**原文**
Parametric MST

给定一张 $n$ 个点的无向完全图 $K_n(t)$ ，点 $i$ 和点 $j$ 之间的边的边权 $w_{i,j}(t)$ 为 $a_i*a_j+t*(a_i+a_j)$ ，其中 $t$ 为任意实数。 定义 $f(t)$ 为 $K_n(t)$ 的最小生成树的边权和。输出 $f(t)$ 的最大值，无最大值则输出 `INF` 。 $T$ 组数据。 $1\le T\le 10^4$ ， $2\le n \le 2*10^5$ ， $\sum n\le 2*10^5$ ， $-10^6\le a_i\le 10^6$ 。

You are given $ n $ integers $ a_1, a_2, \ldots, a_n $ . For any real number $ t $ , consider the complete weighted graph on $ n $ vertices $ K_n(t) $ with weight of the edge between vertices $ i $ and $ j $ equal to $ w_{ij}(t) = a_i \cdot a_j + t \cdot (a_i + a_j) $ . Let $ f(t) $ be the cost of the [minimum spanning tree](https://en.wikipedia.org/wiki/Minimum_spanning_tree) of $ K_n(t) $ . Determine whether $ f(t) $ is bounded above and, if so, output the maximum value it attains.

**任务要求**
请从上文 Parametric MST 题目描述的最后一句之后接着续写。

已保存的数据条目:
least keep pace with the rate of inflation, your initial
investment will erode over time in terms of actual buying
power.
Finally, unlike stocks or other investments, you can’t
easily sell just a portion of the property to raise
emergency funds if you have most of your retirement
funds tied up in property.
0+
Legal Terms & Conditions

**练习作答**
The input consists of multiple test cases. The first line contains a single integer $ T $ ( $ 1 \leq T \leq 10^4 $ ) — the number of test cases. Description of the test cases follows. The first line of each test case contains an integer $ n $ ( $ 2 \leq n \leq 2 \cdot 10^5 $ ) — the number of vertices of the graph. The second line of each test case contains $ n $ integers $ a_1, a_2, \ldots, a_n $ ( $ -10^6 \leq a_i \leq 10^6 $ ). The sum of $ n $ for all test cases is at most $ 2 \cdot 10^5 $ .

For each test case, print a single line with the maximum value of $ f(t) $ (it can be shown that it is an integer), or INF if $ f(t) $ is not bounded above.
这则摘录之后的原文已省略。